Daraprim: What is the drug and how are pharmaceuticals priced?
A small US drug firm that faced widespread condemnation after raising the price of a drug used to treat parasitic infections in Aids patients by more than 5,000% has said it will cut the price. The cost of the drug, which Turing Pharmaceuticals acquired in August, was raised from $13.50 (£8.70) to $750, sparking a backlash.
Critics branded the chief executive of the company, Martin Shkreli, as "everything that is wrong with capitalism" and said the higher cost of the medication was "unjustifiable". Patients' rights groups said some hospitals would now not be able to afford to keep the drug in stock, which would delay treatment for those who need it.
Shkreli initially defended the price rise, saying the profit made would go towards the research and development of new treatments, before announcing the cost of Daraprim would be lowered to a more affordable amount.
What is Daraprim?
Pyrimethamine, traded under the name Daraprim, is a medication used to treat parasitic infections (toxoplasmosis) of the body, brain or eye, or to prevent toxoplasmosis in people with HIV. In rare cases, the drug is used with another medication, sulfadoxine, to treat malaria – but the Centers for Disease Control and Prevention no longer recommends using Daraprim alone to prevent or treat the tropical disease.
Toxoplasmosis and malaria are opportunistic infections, meaning an infection that occurs more frequently or is more severe in people with weakened immune systems – such as those infection with HIV – more than in people with healthy immune systems.
Pyrimethamine was developed with the Nobel Prize-winning American scientist Gertrude Elion to combat malaria and has been available since 1953. In 2010, GlaxoSmithKline sold the marketing rights for the drug to CorePharma and the rights were bought by Turing earlier in 2015. The drug is on the World Health Organization's List of Essential Medicines, the most important medications needed in a basic health system.
How are drugs priced?
In the UK, the Pharmaceutical Price Regulation Scheme is a five-year voluntary scheme agreed between the government and the Association of the British Pharmaceutical Industry which ensures the NHS has access to good-quality, branded medicines at prices deemed reasonable. The scheme serves to create a balance between serving patients and generating enough profit for the pharma industry. Profits are capped to stop prices getting too high.
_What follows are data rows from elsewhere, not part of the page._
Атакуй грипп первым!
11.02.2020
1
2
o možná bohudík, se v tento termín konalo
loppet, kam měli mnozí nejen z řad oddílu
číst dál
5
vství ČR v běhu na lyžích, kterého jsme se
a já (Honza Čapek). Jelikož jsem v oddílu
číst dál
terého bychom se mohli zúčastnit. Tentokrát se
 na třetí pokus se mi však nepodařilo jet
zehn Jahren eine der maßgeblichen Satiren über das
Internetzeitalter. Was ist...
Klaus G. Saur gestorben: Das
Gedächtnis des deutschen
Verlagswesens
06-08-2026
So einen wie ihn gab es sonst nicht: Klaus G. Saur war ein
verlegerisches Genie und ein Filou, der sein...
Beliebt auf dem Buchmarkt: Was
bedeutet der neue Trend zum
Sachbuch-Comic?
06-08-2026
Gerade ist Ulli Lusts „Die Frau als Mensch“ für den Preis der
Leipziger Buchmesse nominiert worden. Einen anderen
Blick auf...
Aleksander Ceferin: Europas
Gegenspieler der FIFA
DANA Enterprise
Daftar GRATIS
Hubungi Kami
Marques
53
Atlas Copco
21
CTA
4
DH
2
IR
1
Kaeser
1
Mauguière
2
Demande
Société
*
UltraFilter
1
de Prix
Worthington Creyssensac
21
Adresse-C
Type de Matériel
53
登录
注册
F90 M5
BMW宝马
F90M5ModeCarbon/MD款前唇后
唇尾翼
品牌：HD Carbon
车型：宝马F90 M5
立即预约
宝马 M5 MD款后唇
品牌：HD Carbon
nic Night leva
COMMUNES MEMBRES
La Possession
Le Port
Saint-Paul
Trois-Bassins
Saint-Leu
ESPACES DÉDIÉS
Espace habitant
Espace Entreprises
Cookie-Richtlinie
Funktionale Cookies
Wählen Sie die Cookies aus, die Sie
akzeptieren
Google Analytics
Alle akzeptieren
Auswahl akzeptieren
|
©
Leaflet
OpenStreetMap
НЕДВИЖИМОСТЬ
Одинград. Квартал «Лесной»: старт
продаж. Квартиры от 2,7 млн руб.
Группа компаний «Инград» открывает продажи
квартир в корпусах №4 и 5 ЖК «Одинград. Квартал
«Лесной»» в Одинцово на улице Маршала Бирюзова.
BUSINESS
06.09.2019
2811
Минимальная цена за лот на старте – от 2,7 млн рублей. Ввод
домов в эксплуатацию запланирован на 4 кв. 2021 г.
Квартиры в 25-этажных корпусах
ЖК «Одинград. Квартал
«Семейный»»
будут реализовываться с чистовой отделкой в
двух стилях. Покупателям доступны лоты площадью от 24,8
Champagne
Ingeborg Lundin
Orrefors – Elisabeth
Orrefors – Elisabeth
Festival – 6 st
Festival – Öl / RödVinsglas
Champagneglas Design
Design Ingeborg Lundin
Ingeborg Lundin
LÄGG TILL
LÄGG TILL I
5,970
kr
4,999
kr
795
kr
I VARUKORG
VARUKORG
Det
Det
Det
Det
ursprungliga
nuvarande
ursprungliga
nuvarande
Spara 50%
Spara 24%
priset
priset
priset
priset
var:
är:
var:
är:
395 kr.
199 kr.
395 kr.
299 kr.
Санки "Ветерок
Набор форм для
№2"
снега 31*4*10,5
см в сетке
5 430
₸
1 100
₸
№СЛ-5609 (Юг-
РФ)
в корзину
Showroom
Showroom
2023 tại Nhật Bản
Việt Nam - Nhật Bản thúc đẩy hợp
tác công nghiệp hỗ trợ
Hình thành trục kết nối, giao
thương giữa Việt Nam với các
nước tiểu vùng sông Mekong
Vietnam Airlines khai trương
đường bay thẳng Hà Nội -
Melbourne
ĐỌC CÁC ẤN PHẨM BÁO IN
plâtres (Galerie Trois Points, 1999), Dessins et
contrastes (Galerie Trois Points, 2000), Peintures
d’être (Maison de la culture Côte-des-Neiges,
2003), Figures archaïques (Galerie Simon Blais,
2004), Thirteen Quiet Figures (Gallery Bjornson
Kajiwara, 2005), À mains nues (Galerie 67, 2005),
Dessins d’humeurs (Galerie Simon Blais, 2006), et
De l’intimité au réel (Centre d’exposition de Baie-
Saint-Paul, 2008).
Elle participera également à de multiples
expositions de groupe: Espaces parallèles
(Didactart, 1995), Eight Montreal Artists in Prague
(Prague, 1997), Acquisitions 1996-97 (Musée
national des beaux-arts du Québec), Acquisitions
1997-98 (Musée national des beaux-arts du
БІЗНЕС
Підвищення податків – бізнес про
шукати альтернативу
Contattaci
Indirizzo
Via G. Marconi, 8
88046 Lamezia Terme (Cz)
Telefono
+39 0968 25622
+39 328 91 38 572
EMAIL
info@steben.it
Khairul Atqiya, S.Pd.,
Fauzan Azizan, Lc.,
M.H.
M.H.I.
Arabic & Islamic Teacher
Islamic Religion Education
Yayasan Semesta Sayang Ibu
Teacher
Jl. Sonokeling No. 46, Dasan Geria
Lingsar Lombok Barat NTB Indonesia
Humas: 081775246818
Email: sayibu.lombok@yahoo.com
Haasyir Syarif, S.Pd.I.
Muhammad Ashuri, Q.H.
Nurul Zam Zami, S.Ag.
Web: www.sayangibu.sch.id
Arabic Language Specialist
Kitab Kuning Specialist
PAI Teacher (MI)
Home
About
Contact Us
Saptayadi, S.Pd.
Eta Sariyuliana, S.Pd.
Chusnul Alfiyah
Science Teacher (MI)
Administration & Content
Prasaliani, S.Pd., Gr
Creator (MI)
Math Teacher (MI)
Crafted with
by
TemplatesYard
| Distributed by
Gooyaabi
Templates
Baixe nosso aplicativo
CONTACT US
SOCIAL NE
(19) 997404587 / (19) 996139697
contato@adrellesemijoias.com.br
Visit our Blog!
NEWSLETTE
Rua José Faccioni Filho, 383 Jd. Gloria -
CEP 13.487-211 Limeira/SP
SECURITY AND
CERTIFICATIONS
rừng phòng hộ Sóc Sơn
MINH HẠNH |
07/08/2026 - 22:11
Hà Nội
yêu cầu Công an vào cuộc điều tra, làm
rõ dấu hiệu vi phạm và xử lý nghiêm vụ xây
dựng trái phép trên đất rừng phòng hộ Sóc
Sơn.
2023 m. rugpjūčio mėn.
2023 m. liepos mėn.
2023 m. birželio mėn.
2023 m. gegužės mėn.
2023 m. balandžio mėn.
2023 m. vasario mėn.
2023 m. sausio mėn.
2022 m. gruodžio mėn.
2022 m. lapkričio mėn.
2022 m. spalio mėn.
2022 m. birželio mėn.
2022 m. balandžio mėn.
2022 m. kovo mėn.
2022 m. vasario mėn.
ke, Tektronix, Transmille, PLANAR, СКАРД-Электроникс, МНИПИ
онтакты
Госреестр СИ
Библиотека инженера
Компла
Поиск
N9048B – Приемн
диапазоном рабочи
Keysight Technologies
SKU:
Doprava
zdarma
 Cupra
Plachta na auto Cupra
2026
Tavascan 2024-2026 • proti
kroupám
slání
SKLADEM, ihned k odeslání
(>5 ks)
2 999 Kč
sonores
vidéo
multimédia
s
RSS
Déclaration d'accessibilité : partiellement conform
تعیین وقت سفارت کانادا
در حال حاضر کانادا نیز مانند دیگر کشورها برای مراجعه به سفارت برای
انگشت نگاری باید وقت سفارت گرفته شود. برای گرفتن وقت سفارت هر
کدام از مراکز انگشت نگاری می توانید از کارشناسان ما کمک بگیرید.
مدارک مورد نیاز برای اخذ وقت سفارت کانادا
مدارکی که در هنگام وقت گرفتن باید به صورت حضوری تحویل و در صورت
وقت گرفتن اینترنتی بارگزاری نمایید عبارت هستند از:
Drugs for rare diseases can be difficult to make a profit from, as fewer people use them, meaning pharma companies have to choose medications carefully. Between 6,000 and 8,000 rare diseases exist around the world. A disease is classified as rare if it affected fewer than 20,000 people in the US and fewer than one in 2,000 people in Europe.
It is a different story in the US, which does not regulate drug prices. It is a market and drug prices fluctuate depending on how much people are willing to pay. American pharmaceutical prices are among the highest in the world and Congress prohibited Medicare from negotiating directly with drug companies in 2003. Buyers of pharmaceuticals are private insurance companies and the Medicare and Medicaid system.
Following the price rise of Daraprim, US presidential candidate Hillary Clinton proposed a $250 monthly cap on prescription drugs for patients with chronic or serious medical conditions. Laying out her proposals at a forum in Iowa, she said: "It has gotten to the point where people are being asked to pay not just hundreds but thousands of dollars for a single pill. That is not the way the market is supposed to work. That is bad actors making a fortune off of people's misfortune."